Good to see, that you have improved your project in speed as well as compatiblity. Very nice!
Still I have some recommendations. Don't put the ATMEGA1284 manual with the code. Since I was following your project from the beginning, I have downloaded the manual now for the 4th time and I had it already. It would be nice to have it as a separate download or just point to the download on Atmel's website.
You are doing a "jmp MAIN" at the end of every instruction. If you still have lots of flash space available, adding the MAIN code snippet as a macro to the end of every instruction would save 3 AVR cycles per instruction. If space is limited you could do it at least for the most used instructions.
The code itself could also be improved:
Code:
Main:
sbic gpior0, 0 ; if IRQ triggered
rcall cpu_irq ; execute it now
cpu_exec:
movw ZL, XL ;
adiw XL, 1 ;
cp zh, mmap ; IO page
breq IO
brcs RAM
ROM:
lpm zl, Z
rjmp fetch
IO:
ldi zl, 0xEA ;nop in IO area
rjmp fetch
RAM:
inc zh
ld zl, Z
fetch:
ldi zh, high(opctbl)
lsl zl
adc zh, zero ; pointer to opcode jump
ijmp ; call opc code
The "breq IO" can be ommited and you could put 256 * 0xEA in front of the ROM image. This is true not only for the opcode fetches, but also for any other instruction stream fetch, as those should never read from IO-space. The NOP instruction (as it is not doing anything else) in turn could check for X-1 pointing to IO and call an exception. Saves 1 cycle.

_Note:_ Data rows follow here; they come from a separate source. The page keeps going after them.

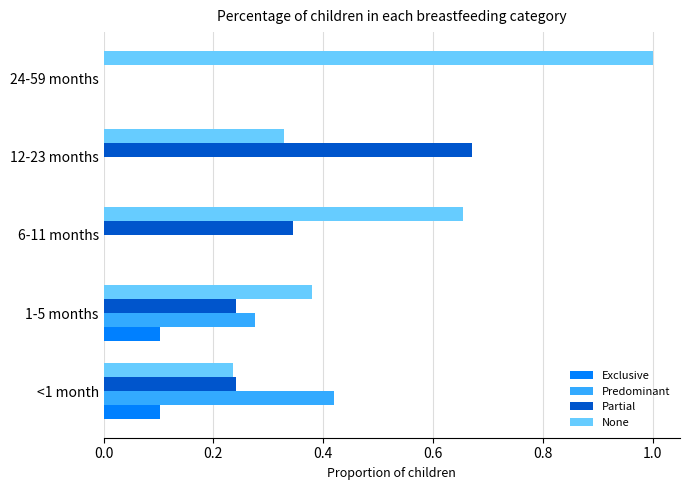

What is the total value across all series at 6-11 months?

1.0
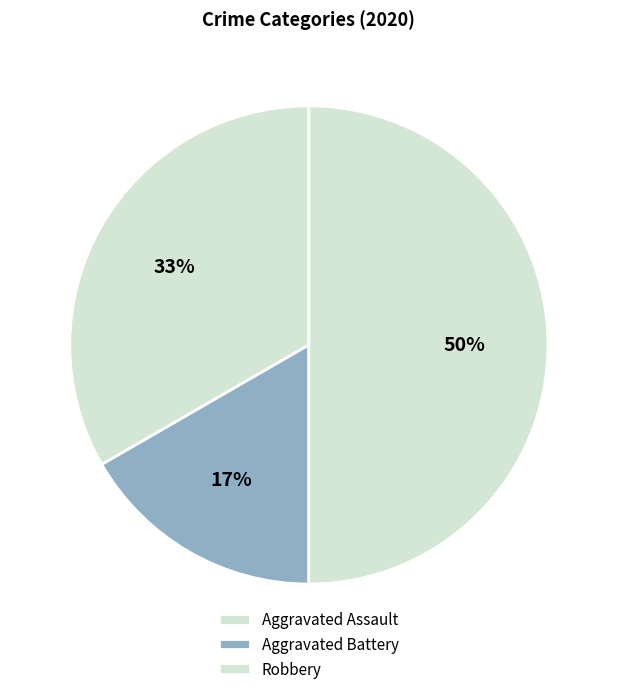

How many slices are in this pie chart?

3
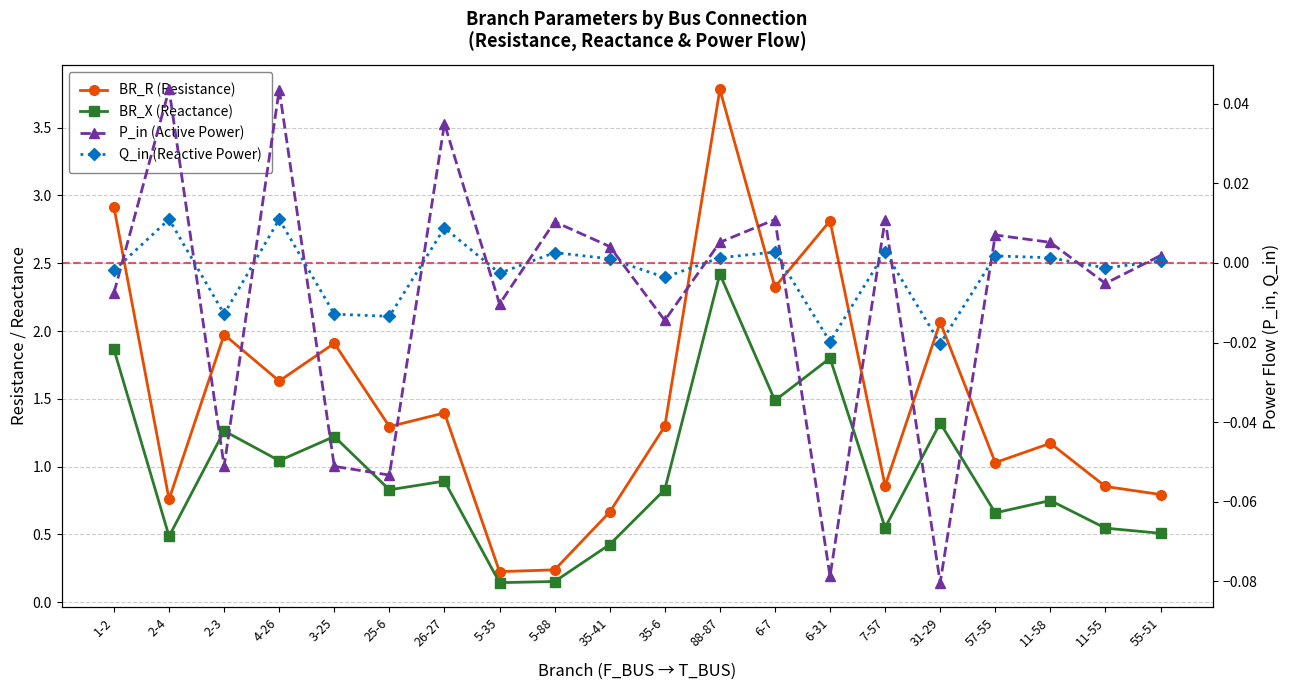

Between 5-35 and 7-57, which series saw the biggest shift?

BR_R (Resistance)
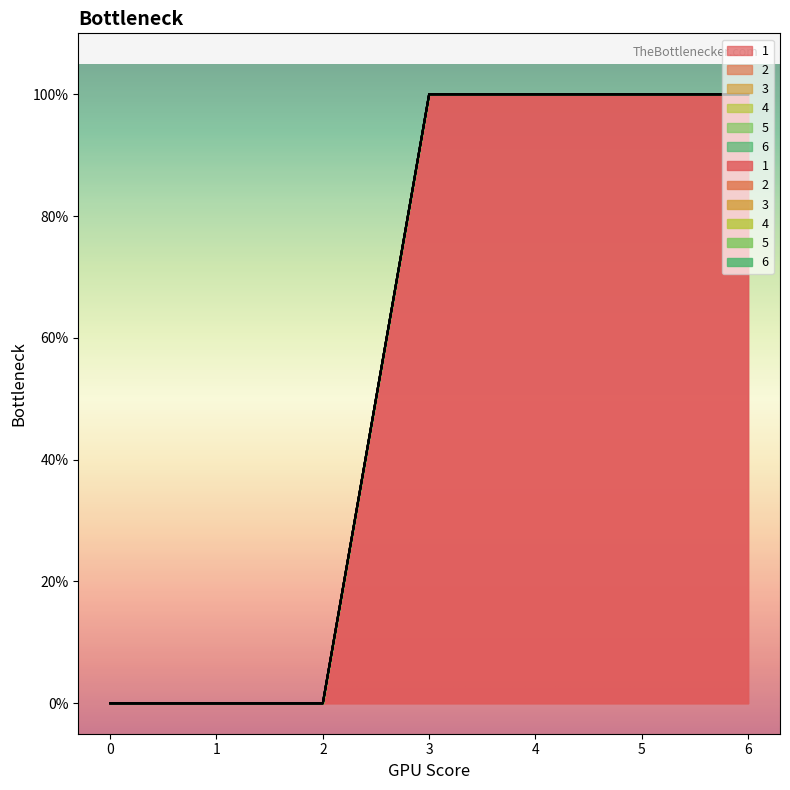

Reading left to right, transcribe all the data shown in this chart.

1: 0=0	1=0	2=0	3=1	4=1	5=1	6=1
2: 0=0	1=0	2=0	3=0	4=0	5=0	6=0
3: 0=0	1=0	2=0	3=0	4=0	5=0	6=0
4: 0=0	1=0	2=0	3=0	4=0	5=0	6=0
5: 0=0	1=0	2=0	3=0	4=0	5=0	6=0
6: 0=0	1=0	2=0	3=0	4=0	5=0	6=0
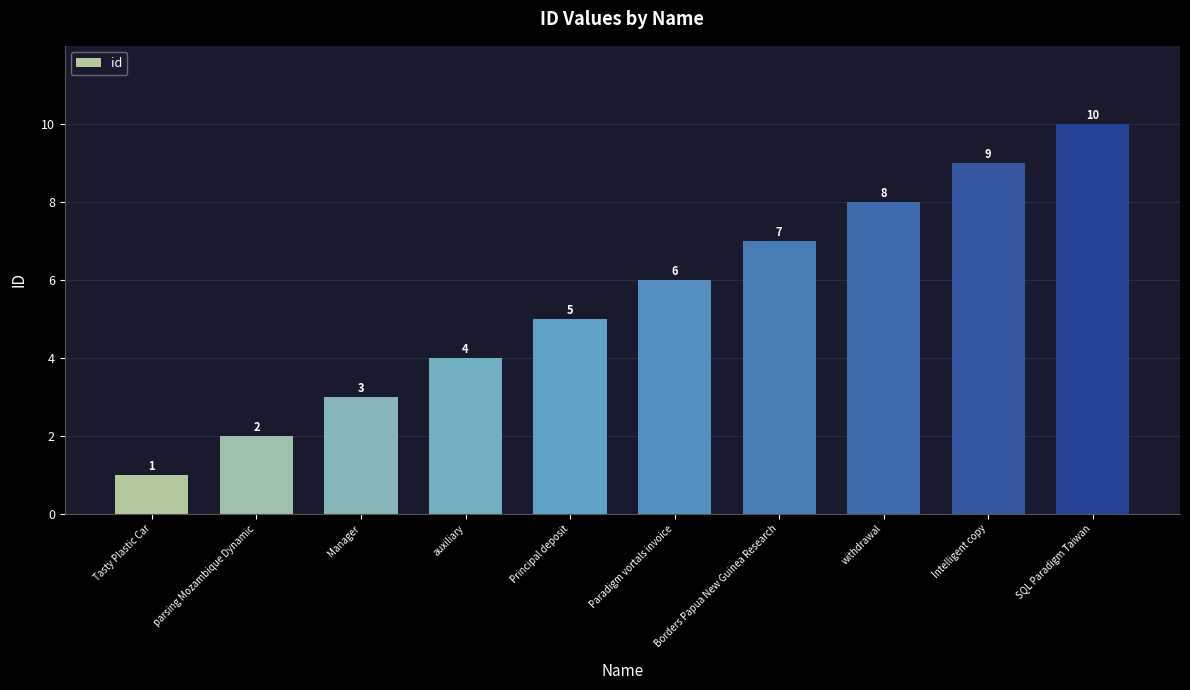

List the labels in order of value, smallest first.

Tasty Plastic Car, parsing Mozambique Dynamic, Manager, auxiliary, Principal deposit, Paradigm vortals invoice, Borders Papua New Guinea Research, withdrawal, Intelligent copy, SQL Paradigm Taiwan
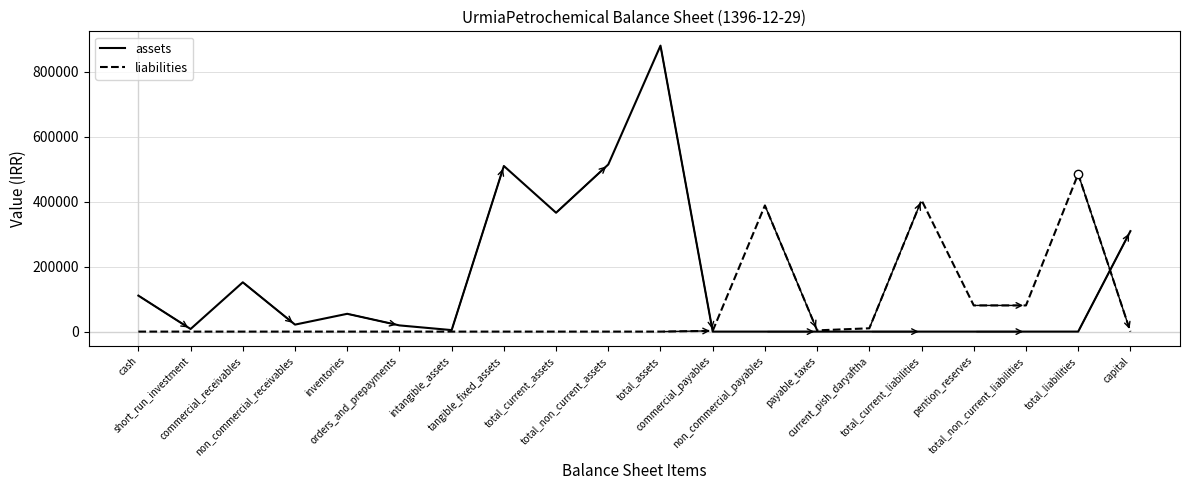

Rank the series by their average value, from highest to lowest.

assets, liabilities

Instead of the "rjmp fetch" in the ROM:-part you could repeat the actual code in the fetch:-part saving another 2 cycles for ROM fetches.
Code:
.macro op_decode
sbic gpior0, 0 ; if IRQ triggered
rcall cpu_irq ; execute it now
.ifndef cpu_exec
.equ cpu_exec = pc
.endif
movw ZL, XL ;
adiw XL, 1 ;
cp zh, mmap ; IO page
brcs RAM
ROM:
lpm zl, Z
ldi zh, high(opctbl)
lsl zl
adc zh, zero ; pointer to opcode jump
ijmp ; call opc code
RAM:
inc zh
ld zl, Z
ldi zh, high(opctbl)
lsl zl
adc zh, zero ; pointer to opcode jump
ijmp ; call opc code
.endmacro
Then replace all "jmp MAIN" with op_decode.
Oh, one more thing. Your invalid opcodes are all implemented as 1 byte NOPs but the real thing has some implemented as 2 or 3 byte NOPs. You bet, that I will test that in the upcomming 65C02 version of my functional test.